▸ Data for this exercise:
━━━━
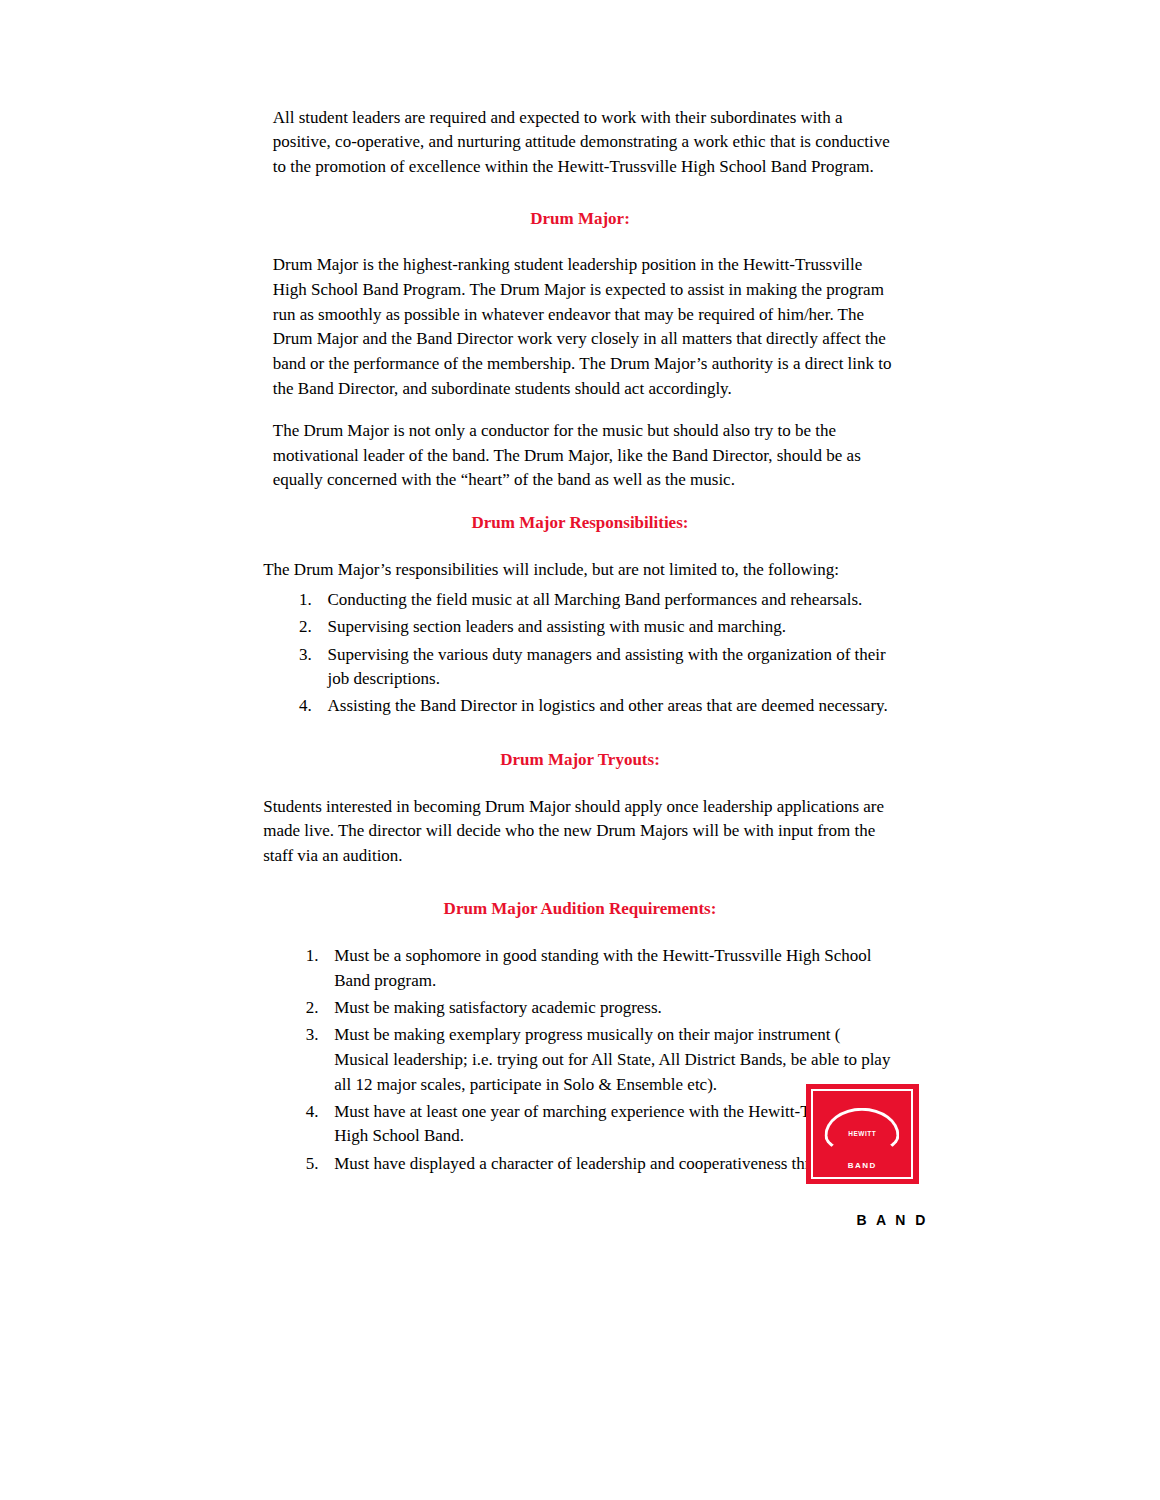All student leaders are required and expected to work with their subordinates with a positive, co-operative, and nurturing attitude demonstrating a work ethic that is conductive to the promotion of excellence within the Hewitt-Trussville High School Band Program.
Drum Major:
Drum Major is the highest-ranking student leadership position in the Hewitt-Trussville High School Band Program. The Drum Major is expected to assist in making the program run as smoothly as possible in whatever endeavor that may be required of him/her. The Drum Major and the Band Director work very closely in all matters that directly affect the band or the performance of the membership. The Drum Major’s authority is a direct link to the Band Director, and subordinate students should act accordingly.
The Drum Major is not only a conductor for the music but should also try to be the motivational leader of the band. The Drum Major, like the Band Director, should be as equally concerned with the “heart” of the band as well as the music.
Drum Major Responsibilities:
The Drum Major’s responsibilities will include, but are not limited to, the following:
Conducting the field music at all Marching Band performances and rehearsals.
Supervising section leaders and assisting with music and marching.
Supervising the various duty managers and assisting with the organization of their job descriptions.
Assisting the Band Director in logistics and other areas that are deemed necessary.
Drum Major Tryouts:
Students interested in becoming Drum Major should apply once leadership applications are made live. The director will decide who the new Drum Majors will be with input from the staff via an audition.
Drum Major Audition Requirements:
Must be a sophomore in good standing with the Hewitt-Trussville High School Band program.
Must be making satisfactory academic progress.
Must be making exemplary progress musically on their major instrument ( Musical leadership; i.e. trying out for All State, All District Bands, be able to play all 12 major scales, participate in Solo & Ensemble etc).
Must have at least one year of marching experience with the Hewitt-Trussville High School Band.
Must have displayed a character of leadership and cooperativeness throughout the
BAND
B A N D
━━━━
▸ Problem details:
Everything from the line with "Conducting the field" through the line with "Students interested in" should be written out exactly as it appears above, end lines included, and nothing outside that range.

▸ Written response:
Conducting the field music at all Marching Band performances and rehearsals.
Supervising section leaders and assisting with music and marching.
Supervising the various duty managers and assisting with the organization of their job descriptions.
Assisting the Band Director in logistics and other areas that are deemed necessary.
Drum Major Tryouts:
Students interested in becoming Drum Major should apply once leadership applications are made live. The director will decide who the new Drum Majors will be with input from the staff via an audition.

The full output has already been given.